Kirana shops Vs. Quick Commerce. When will the government step up?
- Nishant Mittal
- 2 days ago
- 3 min read
Shops around me are rapidly shutting down, getting replaced by soulless dark stores. It's obviously a part of a larger trend, and it must be stopped at war footing or the cascading effects of it could wreck the entire country.
Over 2 Lakh Kirana stores have shut shop in the last year alone.
According to a comprehensive report by All-India Consumer Products Distributors Federation, India has about 1.3 Crore shops in total. 17 Lakh of these are in Metros, which on an average sell about ₹5.5 Lakhs of merchandise every month. 12 Lakh of such shops exist in Tier 1 cities, with average monthly sales of ₹3.5 Lakhs. And the rest 1 Crore exist in Tier 2 and beyond, generating average sales of ₹2.5 lakh each month.
As a part of this VC driven carnage of Indian general retail, Metros have lost about 1 Lakh Kirana stores just last year. Rest of the closures came from Tier 1. The mayhem is yet to reach Tier 2 and beyond.
So what happens when a Kirana store is shut down?
Firstly, it doesn't just lead to one solitary job loss. Most Kirana stores are family operations with atleast 3 people engaged full-time in making the store run round the clock. So a direct hit on 3 dignified, respectable jobs (which pay alright and run a family or two) is where it begins.
But then, a bunch of 50-100 retailers are supplied by 4-5 distributors of different categories. Each of whom also engage 5-8 people on a full time basis, not including the proprietor and accountant. Again, these are decent jobs. Catering to entire families.
And then, there are feet-on-street people, contracted by large FMCG companies, whose job is to manage shelf space, inventory and give product samples/customer demos. Each of these people manage about 100 stores.

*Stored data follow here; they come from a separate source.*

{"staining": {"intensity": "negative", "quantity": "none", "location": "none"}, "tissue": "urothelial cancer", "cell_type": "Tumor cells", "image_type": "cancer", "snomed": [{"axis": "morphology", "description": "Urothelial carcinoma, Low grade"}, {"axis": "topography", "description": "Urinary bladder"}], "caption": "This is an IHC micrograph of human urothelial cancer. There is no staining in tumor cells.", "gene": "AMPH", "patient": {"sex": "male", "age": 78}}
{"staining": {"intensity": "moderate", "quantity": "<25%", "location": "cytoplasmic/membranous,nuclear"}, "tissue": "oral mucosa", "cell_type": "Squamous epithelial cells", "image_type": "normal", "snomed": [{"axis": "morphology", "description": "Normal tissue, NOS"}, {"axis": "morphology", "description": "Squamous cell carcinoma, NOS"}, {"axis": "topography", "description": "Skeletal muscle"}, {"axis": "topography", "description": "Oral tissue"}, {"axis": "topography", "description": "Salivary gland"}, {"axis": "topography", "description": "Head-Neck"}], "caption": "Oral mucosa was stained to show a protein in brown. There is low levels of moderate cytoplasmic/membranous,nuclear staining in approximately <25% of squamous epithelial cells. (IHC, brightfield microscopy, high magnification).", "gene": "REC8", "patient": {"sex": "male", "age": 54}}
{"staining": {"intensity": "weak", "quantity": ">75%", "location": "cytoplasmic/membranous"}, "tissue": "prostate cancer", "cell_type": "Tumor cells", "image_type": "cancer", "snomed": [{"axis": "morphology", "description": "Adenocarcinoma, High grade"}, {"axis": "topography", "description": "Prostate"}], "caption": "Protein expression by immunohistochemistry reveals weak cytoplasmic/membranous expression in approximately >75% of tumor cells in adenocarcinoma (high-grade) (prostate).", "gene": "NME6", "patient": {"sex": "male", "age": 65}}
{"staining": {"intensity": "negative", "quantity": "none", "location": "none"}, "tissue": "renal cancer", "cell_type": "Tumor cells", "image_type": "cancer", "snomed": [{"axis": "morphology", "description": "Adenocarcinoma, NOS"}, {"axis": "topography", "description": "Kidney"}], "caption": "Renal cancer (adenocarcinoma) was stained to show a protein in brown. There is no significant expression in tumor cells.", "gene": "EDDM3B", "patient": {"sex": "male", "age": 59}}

So, in effect, if you're looking at 100 retailers shutting down, you're looking at somewhere around 400-500 people going out of work. And this is not counting the second order effects, i.e. people who depend on these folks indirectly.
Therefore, the 1 Lakh store closures that have happened in the last year alone, in just metros, have easily led to around 5 Lakh job losses, conservatively. Hurting about 3 Lakh families directly. And these are not the extremely sad delivery boy jobs which have people running 12 hours for a meagre pay of ₹20,000 before expenses. A lot of these (the retailers, distributors, vendors) are self employed families which are a part of the community. And have always been.
When they go out of work in their own community, you're not just destroying a business, you're also destroying the fabric of that community itself.
The platforms responsible for this are running on negative contribution (in some cases gross) margins on the back of "funding", and will continue to run on losses for a period long enough to screw the little guy and destroy everything. This isn't a fair fight. It's textbook anti-competitive, predatory pricing led monopolisation of an entire ecosystem.
The Indian Government needs to step up. And quick. Or it could be too late.